## Task directions
Your answer must consist only of the lines from the start of the entries through the line that holds "had a theme from Beauty", copied exactly, with no pictures.

[Page-level text extractions]
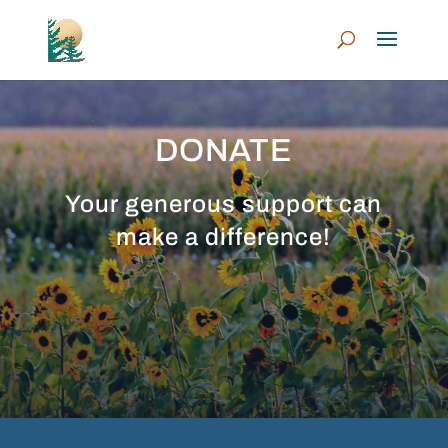
DONATE
Your generous support can
make a difference!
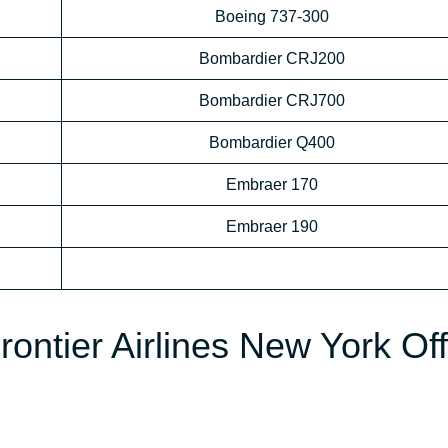
Boeing 737-300
Bombardier CRJ200
Bombardier CRJ700
Bombardier Q400
Embraer 170
Embraer 190
rontier Airlines New York Off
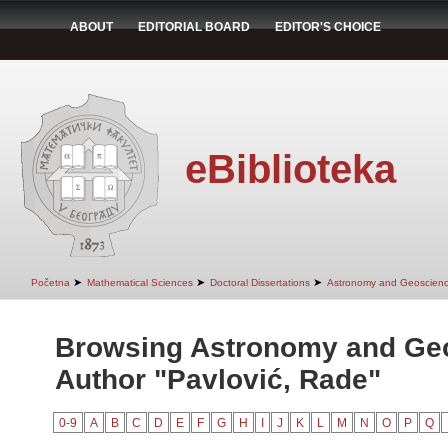
ABOUT
EDITORIAL BOARD
EDITOR'S CHOICE
eBiblioteka
➤
➤
➤
Početna
Mathematical Sciences
Doctoral Dissertations
Astronomy and Geoscien
Browsing Astronomy and Ge
Author "Pavlović, Rade"
0-9
A
B
C
D
E
F
G
H
I
J
K
L
M
N
O
P
Q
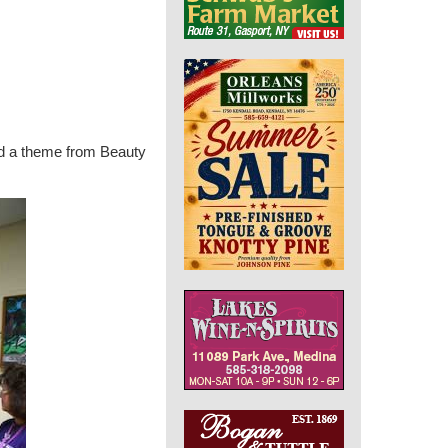
had a theme from Beauty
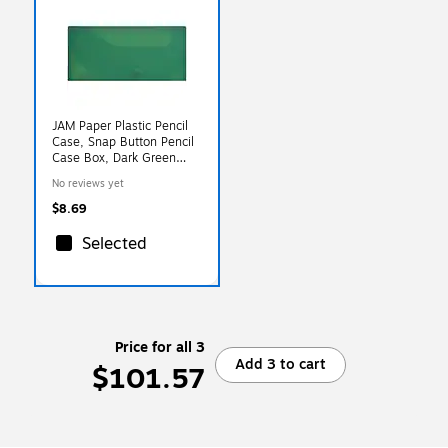
JAM Paper Plastic Pencil
Case, Snap Button Pencil
Case Box, Dark Green
(166532741)
No reviews yet
$8.69
Selected
Price for all 3
Add 3 to cart
$101.57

## Task result
DONATE
Your generous support can
make a difference!
Boeing 737-300
Bombardier CRJ200
Bombardier CRJ700
Bombardier Q400
Embraer 170
Embraer 190
rontier Airlines New York Off
ABOUT
EDITORIAL BOARD
EDITOR'S CHOICE
eBiblioteka
➤
➤
➤
Početna
Mathematical Sciences
Doctoral Dissertations
Astronomy and Geoscien
Browsing Astronomy and Ge
Author "Pavlović, Rade"
0-9
A
B
C
D
E
F
G
H
I
J
K
L
M
N
O
P
Q
had a theme from Beauty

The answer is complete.